Assigned task - Please set the lines down again exactly, from the top of the entries through the line that contains "penyelidikan dengan meminta".

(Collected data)
========================
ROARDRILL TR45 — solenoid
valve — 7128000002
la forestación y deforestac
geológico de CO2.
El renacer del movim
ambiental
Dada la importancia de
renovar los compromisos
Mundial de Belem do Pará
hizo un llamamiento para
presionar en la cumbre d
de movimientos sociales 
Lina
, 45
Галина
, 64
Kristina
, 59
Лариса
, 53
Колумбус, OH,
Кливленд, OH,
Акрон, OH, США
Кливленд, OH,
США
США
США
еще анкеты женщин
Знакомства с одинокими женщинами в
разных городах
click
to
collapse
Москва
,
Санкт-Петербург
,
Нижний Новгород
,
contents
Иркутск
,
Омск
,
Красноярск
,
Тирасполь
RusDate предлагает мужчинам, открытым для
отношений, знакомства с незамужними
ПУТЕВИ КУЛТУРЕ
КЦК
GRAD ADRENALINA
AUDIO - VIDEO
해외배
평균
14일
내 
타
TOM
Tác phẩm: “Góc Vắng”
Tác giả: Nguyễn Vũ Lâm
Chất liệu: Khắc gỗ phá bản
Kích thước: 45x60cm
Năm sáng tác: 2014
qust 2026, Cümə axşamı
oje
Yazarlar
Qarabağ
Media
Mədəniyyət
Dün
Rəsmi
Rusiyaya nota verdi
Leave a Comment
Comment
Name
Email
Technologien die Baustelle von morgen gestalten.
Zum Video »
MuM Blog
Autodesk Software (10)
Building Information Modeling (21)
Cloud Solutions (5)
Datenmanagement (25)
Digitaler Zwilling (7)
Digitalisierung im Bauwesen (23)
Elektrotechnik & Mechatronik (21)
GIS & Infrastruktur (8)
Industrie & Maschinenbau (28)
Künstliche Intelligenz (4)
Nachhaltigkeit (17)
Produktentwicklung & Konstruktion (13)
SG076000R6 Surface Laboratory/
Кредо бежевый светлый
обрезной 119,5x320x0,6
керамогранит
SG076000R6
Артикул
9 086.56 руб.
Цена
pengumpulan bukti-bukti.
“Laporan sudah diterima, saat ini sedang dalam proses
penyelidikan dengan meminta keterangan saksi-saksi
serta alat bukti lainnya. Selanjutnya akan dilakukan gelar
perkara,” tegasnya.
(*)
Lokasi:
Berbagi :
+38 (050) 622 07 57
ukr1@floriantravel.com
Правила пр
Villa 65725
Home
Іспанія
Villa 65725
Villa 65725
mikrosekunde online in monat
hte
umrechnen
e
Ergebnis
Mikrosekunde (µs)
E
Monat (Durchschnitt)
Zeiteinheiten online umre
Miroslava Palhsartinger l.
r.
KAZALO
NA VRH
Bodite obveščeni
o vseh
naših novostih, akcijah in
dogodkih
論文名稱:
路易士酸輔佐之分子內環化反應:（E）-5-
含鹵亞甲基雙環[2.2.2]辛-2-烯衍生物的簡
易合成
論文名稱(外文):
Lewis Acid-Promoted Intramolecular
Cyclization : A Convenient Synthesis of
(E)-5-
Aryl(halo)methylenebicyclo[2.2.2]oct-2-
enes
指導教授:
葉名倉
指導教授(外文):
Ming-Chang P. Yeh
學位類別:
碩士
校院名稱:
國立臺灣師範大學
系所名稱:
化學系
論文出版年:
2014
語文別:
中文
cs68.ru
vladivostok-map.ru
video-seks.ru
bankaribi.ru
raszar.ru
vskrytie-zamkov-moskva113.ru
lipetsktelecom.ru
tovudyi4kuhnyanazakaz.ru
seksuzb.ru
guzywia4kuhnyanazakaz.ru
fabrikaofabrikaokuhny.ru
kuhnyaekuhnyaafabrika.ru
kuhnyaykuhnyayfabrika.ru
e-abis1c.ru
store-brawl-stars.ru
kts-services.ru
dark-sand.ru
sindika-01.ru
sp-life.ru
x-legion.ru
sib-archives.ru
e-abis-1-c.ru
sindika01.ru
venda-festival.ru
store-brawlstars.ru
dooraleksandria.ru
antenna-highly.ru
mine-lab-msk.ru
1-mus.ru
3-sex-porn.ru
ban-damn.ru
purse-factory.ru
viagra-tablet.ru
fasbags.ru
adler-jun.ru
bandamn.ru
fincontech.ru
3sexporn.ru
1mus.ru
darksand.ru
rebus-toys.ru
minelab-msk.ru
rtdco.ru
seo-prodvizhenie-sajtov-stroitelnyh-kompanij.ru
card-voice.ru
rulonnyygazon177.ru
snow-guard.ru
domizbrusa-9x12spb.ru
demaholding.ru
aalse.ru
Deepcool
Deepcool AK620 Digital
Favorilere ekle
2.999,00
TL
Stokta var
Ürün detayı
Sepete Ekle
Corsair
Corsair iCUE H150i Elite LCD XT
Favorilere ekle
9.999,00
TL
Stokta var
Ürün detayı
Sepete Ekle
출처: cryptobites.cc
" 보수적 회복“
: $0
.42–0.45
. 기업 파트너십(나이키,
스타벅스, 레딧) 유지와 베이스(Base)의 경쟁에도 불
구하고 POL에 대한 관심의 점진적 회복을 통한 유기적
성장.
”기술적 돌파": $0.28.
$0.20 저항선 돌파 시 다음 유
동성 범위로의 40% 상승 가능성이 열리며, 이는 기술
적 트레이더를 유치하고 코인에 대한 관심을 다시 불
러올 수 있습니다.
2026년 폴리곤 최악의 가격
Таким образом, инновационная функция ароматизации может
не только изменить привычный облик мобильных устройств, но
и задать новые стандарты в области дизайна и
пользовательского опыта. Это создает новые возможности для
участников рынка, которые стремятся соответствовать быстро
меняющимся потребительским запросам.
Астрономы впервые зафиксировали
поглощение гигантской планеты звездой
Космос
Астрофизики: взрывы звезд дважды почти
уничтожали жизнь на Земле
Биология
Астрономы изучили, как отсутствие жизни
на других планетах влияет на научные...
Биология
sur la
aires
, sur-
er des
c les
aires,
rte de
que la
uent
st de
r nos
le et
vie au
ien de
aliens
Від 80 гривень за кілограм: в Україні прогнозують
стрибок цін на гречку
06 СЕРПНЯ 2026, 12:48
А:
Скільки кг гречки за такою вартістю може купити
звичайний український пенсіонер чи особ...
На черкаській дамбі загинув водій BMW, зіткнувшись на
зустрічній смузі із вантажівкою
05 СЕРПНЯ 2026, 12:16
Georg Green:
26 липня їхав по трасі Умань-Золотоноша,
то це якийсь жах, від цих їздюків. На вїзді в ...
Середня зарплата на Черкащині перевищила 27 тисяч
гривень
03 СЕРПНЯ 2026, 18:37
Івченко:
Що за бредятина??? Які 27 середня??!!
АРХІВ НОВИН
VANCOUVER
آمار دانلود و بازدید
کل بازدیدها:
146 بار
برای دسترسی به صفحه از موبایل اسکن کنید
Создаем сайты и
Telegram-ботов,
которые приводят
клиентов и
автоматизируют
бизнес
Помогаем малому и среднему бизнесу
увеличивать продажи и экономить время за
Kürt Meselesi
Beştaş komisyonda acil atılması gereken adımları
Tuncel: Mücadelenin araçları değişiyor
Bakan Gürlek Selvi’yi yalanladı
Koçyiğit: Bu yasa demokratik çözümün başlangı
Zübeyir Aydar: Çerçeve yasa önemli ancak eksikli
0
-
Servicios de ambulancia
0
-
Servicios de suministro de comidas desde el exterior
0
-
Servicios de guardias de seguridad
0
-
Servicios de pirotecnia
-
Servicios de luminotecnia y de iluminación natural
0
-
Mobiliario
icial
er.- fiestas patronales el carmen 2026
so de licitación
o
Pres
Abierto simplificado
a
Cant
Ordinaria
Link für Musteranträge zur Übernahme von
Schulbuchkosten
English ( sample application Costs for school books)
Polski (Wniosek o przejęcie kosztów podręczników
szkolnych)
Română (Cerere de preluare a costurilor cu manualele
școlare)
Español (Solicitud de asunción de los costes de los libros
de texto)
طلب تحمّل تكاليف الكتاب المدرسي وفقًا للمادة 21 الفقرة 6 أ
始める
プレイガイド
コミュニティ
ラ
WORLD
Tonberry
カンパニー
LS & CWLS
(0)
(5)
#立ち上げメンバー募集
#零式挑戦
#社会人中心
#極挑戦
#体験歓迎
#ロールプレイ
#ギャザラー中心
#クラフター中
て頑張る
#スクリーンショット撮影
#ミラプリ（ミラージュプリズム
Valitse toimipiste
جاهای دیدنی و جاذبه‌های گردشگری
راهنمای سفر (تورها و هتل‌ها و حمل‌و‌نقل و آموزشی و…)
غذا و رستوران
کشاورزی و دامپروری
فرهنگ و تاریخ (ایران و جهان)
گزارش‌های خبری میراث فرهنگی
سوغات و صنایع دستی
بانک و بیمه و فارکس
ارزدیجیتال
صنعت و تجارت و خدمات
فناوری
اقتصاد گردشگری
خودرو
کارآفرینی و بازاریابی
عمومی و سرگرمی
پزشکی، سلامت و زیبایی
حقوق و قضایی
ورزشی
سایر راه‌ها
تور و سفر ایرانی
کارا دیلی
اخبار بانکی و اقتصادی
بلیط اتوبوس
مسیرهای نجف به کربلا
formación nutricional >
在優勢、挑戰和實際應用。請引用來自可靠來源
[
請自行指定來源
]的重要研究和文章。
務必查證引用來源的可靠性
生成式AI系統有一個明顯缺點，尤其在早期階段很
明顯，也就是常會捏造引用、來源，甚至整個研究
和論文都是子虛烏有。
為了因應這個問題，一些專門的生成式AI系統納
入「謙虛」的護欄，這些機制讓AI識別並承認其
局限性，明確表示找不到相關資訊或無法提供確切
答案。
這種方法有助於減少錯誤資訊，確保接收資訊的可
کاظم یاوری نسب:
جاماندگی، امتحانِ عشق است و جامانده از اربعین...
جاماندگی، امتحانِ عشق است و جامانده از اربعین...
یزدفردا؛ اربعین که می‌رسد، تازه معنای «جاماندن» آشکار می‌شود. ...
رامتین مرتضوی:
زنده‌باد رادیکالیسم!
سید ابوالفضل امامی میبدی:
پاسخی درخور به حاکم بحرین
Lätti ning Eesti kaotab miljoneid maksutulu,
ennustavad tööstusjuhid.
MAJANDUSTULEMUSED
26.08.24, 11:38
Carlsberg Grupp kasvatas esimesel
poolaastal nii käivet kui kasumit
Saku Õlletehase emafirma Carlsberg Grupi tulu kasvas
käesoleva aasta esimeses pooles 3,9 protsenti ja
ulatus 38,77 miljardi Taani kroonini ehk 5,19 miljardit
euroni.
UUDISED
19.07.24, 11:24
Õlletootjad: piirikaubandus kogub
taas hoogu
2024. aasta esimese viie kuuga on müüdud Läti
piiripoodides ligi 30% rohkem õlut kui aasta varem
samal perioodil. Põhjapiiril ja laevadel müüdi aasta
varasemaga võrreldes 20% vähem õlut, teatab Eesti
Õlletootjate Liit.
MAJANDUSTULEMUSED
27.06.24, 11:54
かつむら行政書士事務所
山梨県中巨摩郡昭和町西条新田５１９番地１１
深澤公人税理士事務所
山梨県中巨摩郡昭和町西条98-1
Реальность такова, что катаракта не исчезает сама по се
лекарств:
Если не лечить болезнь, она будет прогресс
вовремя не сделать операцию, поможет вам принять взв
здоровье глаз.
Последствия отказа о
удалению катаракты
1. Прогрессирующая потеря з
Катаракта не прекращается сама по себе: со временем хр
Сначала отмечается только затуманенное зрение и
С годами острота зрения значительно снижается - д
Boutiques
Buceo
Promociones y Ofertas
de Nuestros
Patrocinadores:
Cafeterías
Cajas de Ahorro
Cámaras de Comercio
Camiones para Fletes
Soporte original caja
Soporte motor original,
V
========================
Written answer -
ROARDRILL TR45 — solenoid
valve — 7128000002
la forestación y deforestac
geológico de CO2.
El renacer del movim
ambiental
Dada la importancia de
renovar los compromisos
Mundial de Belem do Pará
hizo un llamamiento para
presionar en la cumbre d
de movimientos sociales 
Lina
, 45
Галина
, 64
Kristina
, 59
Лариса
, 53
Колумбус, OH,
Кливленд, OH,
Акрон, OH, США
Кливленд, OH,
США
США
США
еще анкеты женщин
Знакомства с одинокими женщинами в
разных городах
click
to
collapse
Москва
,
Санкт-Петербург
,
Нижний Новгород
,
contents
Иркутск
,
Омск
,
Красноярск
,
Тирасполь
RusDate предлагает мужчинам, открытым для
отношений, знакомства с незамужними
ПУТЕВИ КУЛТУРЕ
КЦК
GRAD ADRENALINA
AUDIO - VIDEO
해외배
평균
14일
내 
타
TOM
Tác phẩm: “Góc Vắng”
Tác giả: Nguyễn Vũ Lâm
Chất liệu: Khắc gỗ phá bản
Kích thước: 45x60cm
Năm sáng tác: 2014
qust 2026, Cümə axşamı
oje
Yazarlar
Qarabağ
Media
Mədəniyyət
Dün
Rəsmi
Rusiyaya nota verdi
Leave a Comment
Comment
Name
Email
Technologien die Baustelle von morgen gestalten.
Zum Video »
MuM Blog
Autodesk Software (10)
Building Information Modeling (21)
Cloud Solutions (5)
Datenmanagement (25)
Digitaler Zwilling (7)
Digitalisierung im Bauwesen (23)
Elektrotechnik & Mechatronik (21)
GIS & Infrastruktur (8)
Industrie & Maschinenbau (28)
Künstliche Intelligenz (4)
Nachhaltigkeit (17)
Produktentwicklung & Konstruktion (13)
SG076000R6 Surface Laboratory/
Кредо бежевый светлый
обрезной 119,5x320x0,6
керамогранит
SG076000R6
Артикул
9 086.56 руб.
Цена
pengumpulan bukti-bukti.
“Laporan sudah diterima, saat ini sedang dalam proses
penyelidikan dengan meminta keterangan saksi-saksi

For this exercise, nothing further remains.